В конце концов я сполз в воду. Оказалось, что в воде теплее, чем на берегу; я медленно выплыл на открытое место. Кромка скал наверху находилась всего футах в шести надо мной, но стена была отвесная, гладкая, отполированная водой. То здесь, то там в стенках попадались трещины, но они шли вертикально, и я не видел ни одного места, где мог бы зацепиться и повиснуть так, чтобы можно было дотянуться до какой-нибудь опоры другой рукой.

Самая большая трещина начиналась на высоте около четырех футов. Я пару раз попробовал выпрыгнуть из воды, но пальцы не могли удержаться на скользком камне. В общем, поплыл я обратно и вытянулся на песке, совершенно обессиленный.

Еще два раза я исследовал эту яму, пытаясь найти выход, но единственной моей надеждой была эта трещина. Каждый раз, возвращаясь на берег, я отдыхал все дольше и дольше — уж больно измотали меня эти дни на голодном пайке, когда я из последних сил пытался перебраться через горы и не сдохнуть по дороге. И все же, повторял я себе все время, нет такого положения, из которого человек не сможет выбраться, если будет сохранять здравый смысл и не ударится в панику; так что я сел и начал думать.

Водопад, шум которого я все время слышал, был не очень высок, но все же скала, с которой срывалась вода, поднималась выше, чем в том месте, откуда я спрыгнул, и камень был вылизан водой.

Начался дождь.

Сначала падали редкие крупные капли, но потом струи ливня взбили воду вокруг. Какое-то время я просто лежал спокойно, пытаясь собрать силы для новой попытки, но шум падающего в воду дождя незаметно меня убаюкал. Когда я открыл глаза, меня трясло от холода, а вода в озерце поднялась не меньше чем на три дюйма.

Замерзший, дрожащий, я снова осмотрел стены и снова вернулся к той же трещине.

Нижний ее конец обрывался в добрых четырех футах над водой, а стена под ней — гладкая как шелк. Вверху эта трещина была шириной, может быть, дюйма четыре, а книзу сходила на нет. Если бы человек смог оказаться достаточно высоко, чтобы запустить в трещину пальцы обеих рук, ухватившись за противоположные кромки, то сумел бы подтянуться и выбраться наверх… Сумел бы.

Но в нижней части трещина была такая узкая, что туда и пальца не просунуть… а хоть бы и можно было его просунуть, в любом случае на одном пальце не подтянешься.

Да, похоже, нет выхода из этой ловушки, в которой я оказался по своей воле… и я отправился обратно и снова растянулся на песке. Мне показалось, что пляжик стал меньше… А дождь все не унимался.

Если бы найти что-нибудь подходящее и заклинить в этой расщелине, чтоб получилась опора для руки… Только ничего тут подходящего не было. Я вдруг подумал, что можно найти палку, но здесь не было даже палок, а копье у меня не такое прочное, чтобы выдержать мой вес, даже если бы трещина оказалась достаточно глубокой и его можно было в нее засадить… Но только она была совсем неглубокая.

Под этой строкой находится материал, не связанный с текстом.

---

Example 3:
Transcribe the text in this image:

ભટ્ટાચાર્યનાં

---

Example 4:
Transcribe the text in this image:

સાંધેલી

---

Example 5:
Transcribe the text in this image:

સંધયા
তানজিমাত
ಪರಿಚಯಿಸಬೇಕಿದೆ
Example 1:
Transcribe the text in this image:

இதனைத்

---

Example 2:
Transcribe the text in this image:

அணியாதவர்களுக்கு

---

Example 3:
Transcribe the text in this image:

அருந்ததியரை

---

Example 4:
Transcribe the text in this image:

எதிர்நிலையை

Если бы здесь что-нибудь было… Но есть ведь!

Мой кулак.

Если я изловчусь и выпрыгну из воды так высоко, чтобы вбить в трещину сжатый кулак, то смогу повиснуть на нем. Если пальцы разожмутся, ну, так я свалюсь обратно в воду, но зато если удастся удержать кулак сжатым, то я смогу подтянуться повыше и заклинить в трещине второй кулак, а тогда уже можно будет перехватиться за край скалы.

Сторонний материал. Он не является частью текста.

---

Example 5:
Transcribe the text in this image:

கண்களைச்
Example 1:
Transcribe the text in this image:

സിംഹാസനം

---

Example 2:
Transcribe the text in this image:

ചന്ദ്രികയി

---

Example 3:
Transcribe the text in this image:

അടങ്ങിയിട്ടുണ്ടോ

Что-то подсказывало мне, что надо попробовать — и поскорее. Дождевая вода, сбегающая с горы, еще не достигла озерца, но скоро в него хлынут потоки из мелких ручейков и оврагов, мой крохотный пляжик зальет в считанные минуты, и я вынужден буду непрерывно плавать, пока не выбьюсь из сил.

А силы эти и так быстро иссякали. Подкрепиться мне было нечем, я был полудохлый после побега, карабканья по горам, вечных поисков еды, после этой постоянной борьбы за существование. И если придуманный мною способ не сработает, то другого я уже не успею придумать… Нет, он просто обязан сработать!

Я переплыл через озерцо и снова посмотрел на трещину — она была так близко надо мной. Ну что ж, в мальчишеские годы мне сто раз удавалось выскакивать из воды очень высоко, когда мы играли в старом пруду, гоняя пустую тыкву. Правда, на этот раз мне нужно было не только выпрыгнуть над водой на половину своего роста, но и всадить кулак в узкую трещину.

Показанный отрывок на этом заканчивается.